## [Task instructions]
Copy exactly. Include the line containing "thumb ip: (180, 299)", every line after it, and the last line below, but no pictures.

## [Dataset excerpts]
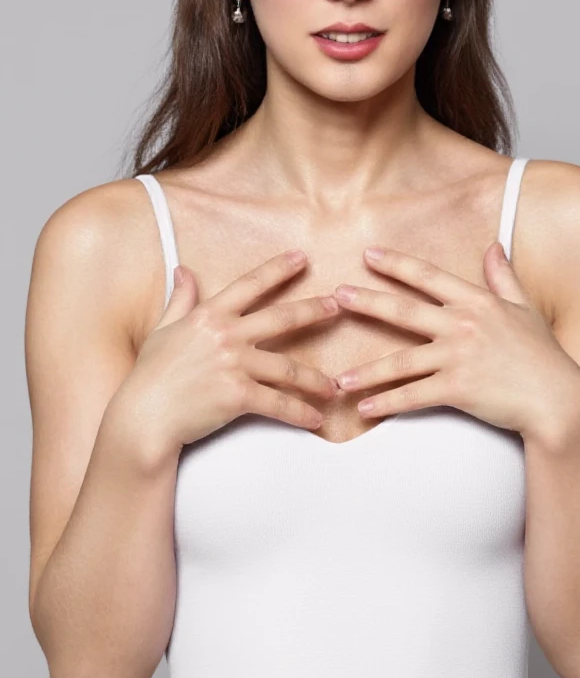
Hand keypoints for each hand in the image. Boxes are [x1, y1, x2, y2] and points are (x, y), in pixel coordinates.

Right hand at [113, 250, 339, 461]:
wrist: (144, 416)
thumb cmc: (150, 375)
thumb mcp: (162, 328)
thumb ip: (180, 299)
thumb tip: (183, 270)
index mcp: (210, 314)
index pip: (250, 284)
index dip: (278, 269)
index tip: (302, 258)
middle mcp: (226, 335)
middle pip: (282, 318)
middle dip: (314, 310)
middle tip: (338, 307)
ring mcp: (234, 364)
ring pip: (288, 367)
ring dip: (315, 379)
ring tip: (333, 386)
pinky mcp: (238, 395)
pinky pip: (278, 403)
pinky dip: (300, 413)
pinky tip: (316, 419)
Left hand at [332, 242, 579, 437]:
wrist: (559, 399)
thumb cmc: (543, 355)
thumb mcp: (525, 309)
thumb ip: (504, 277)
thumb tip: (494, 246)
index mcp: (476, 302)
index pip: (429, 277)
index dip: (397, 265)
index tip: (368, 254)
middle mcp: (463, 325)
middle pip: (404, 311)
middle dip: (367, 302)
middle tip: (336, 296)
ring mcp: (459, 357)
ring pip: (401, 362)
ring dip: (366, 372)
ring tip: (338, 379)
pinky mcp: (459, 389)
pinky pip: (414, 396)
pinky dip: (387, 403)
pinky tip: (364, 409)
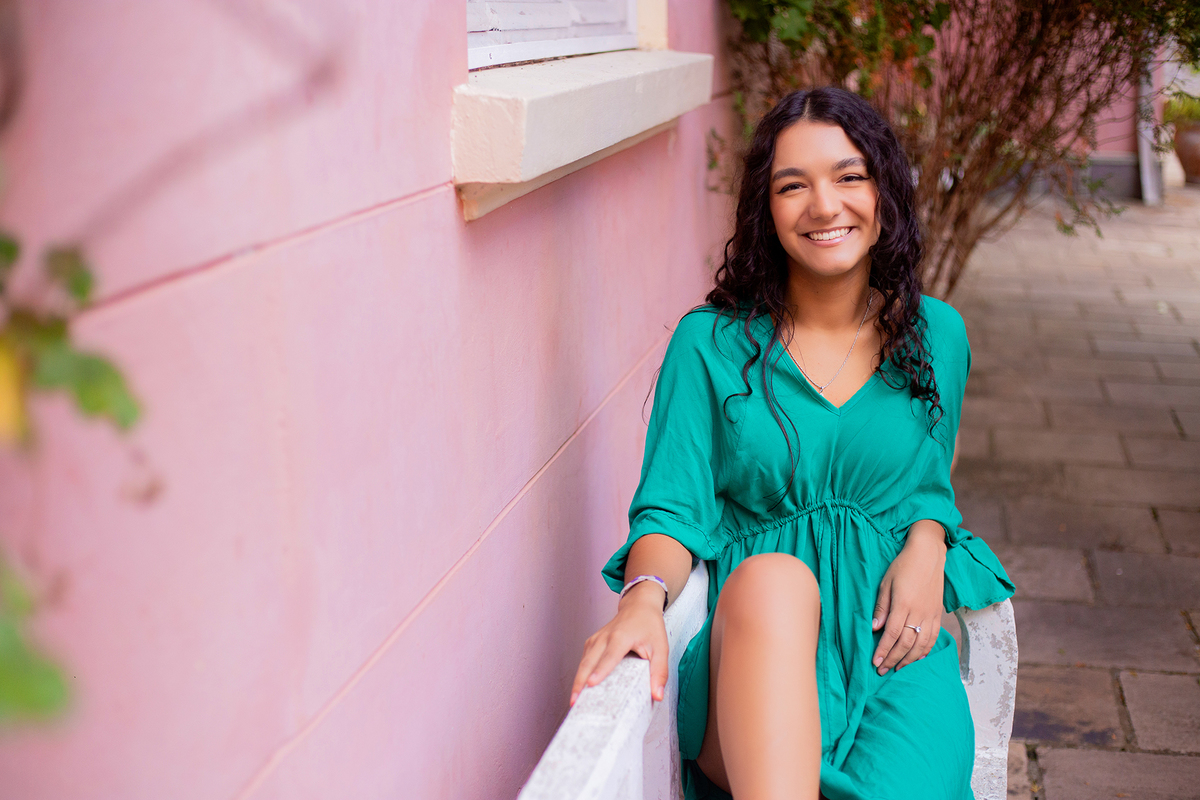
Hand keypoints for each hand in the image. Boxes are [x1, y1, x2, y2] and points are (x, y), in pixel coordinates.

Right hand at [570, 581, 668, 706]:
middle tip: (575, 702)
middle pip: (589, 662)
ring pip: (583, 662)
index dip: (600, 671)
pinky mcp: (592, 642)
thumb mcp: (661, 648)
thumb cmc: (650, 625)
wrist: (639, 605)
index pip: (609, 657)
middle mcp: (605, 637)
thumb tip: (657, 695)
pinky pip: (584, 660)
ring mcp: (596, 639)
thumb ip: (659, 672)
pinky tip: (580, 689)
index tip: (591, 684)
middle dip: (580, 682)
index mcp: (621, 637)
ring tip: (574, 701)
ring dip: (577, 681)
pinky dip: (580, 674)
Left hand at [871, 521, 946, 674]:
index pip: (892, 634)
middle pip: (906, 643)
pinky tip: (917, 658)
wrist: (928, 554)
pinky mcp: (938, 614)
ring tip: (898, 668)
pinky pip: (933, 637)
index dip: (883, 650)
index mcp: (903, 604)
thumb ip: (881, 607)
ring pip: (921, 644)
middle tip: (882, 670)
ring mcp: (930, 614)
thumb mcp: (886, 583)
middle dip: (893, 659)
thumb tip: (874, 628)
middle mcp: (919, 612)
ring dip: (909, 659)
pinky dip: (925, 650)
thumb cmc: (903, 566)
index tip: (875, 662)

## [Answer to the exercise]
thumb ip: (180, 299)
thumb tip: (183, 270)
index mcp: (210, 314)
index pip: (250, 284)
index dip: (278, 269)
index tip: (302, 258)
middle mcp: (226, 335)
middle pip: (282, 318)
middle dip: (314, 310)
middle tip: (338, 307)
ring mcp: (234, 364)
ring pip: (288, 367)
ring dip: (315, 379)
ring tip: (333, 386)
pinky mcp: (238, 395)
pinky pip: (278, 403)
pinky dip: (300, 413)
pinky tip: (316, 419)
Left hand at [332, 242, 579, 437]:
wrist: (559, 399)
thumb cmc: (543, 355)
thumb mcp: (525, 309)
thumb ip: (504, 277)
thumb tip: (494, 246)
index mcp: (476, 302)
index pip: (429, 277)
index dip: (397, 265)
index tip: (368, 254)
middle mcp: (463, 325)
middle pip: (404, 311)
middle dip: (367, 302)
middle tip: (336, 296)
ring mcp: (459, 357)
ring pip: (401, 362)
ring dip: (366, 372)
ring tip: (338, 379)
pinky mcp: (459, 389)
pinky pip: (414, 396)
pinky dip: (387, 403)
pinky tip: (364, 409)
Hand keypoints for each hand in the image. Boxes are [x1, y1, x2, y2] and points are (x, y), in pixel coordinates.

Right hand at [570, 581, 668, 706]:
middle tip: (575, 702)
middle pip: (589, 662)
ring pip: (583, 662)
index dip: (600, 671)
pinky mcp: (592, 642)
thumb mcp: (661, 648)
thumb cmc: (650, 625)
wrist: (639, 605)
index pip: (609, 657)
middle mcp: (605, 637)
thumb tip: (657, 695)
pinky pip: (584, 660)
ring mcp: (596, 639)
thumb ip: (659, 672)
pinky tip: (580, 689)
index tip: (591, 684)
middle dip: (580, 682)
index mcp: (621, 637)
ring tip: (574, 701)
ring dip: (577, 681)
pinky dip: (580, 674)
Left hand at [871, 521, 946, 674]:
index pip: (892, 634)
middle pip: (906, 643)
pinky tip: (917, 658)
wrist: (928, 554)
pinky mcp: (938, 614)
ring tip: (898, 668)
pinky pip: (933, 637)
index dip: (883, 650)
index mcp: (903, 604)
thumb ip: (881, 607)
ring pip: (921, 644)
middle tip: (882, 670)
ring mcp: (930, 614)
thumb mcp: (886, 583)
middle dip: (893, 659)
thumb tip: (874, 628)
middle mcp: (919, 612)
ring dip: (909, 659)
pinky dip: (925, 650)
thumb cmc: (903, 566)
index tip: (875, 662)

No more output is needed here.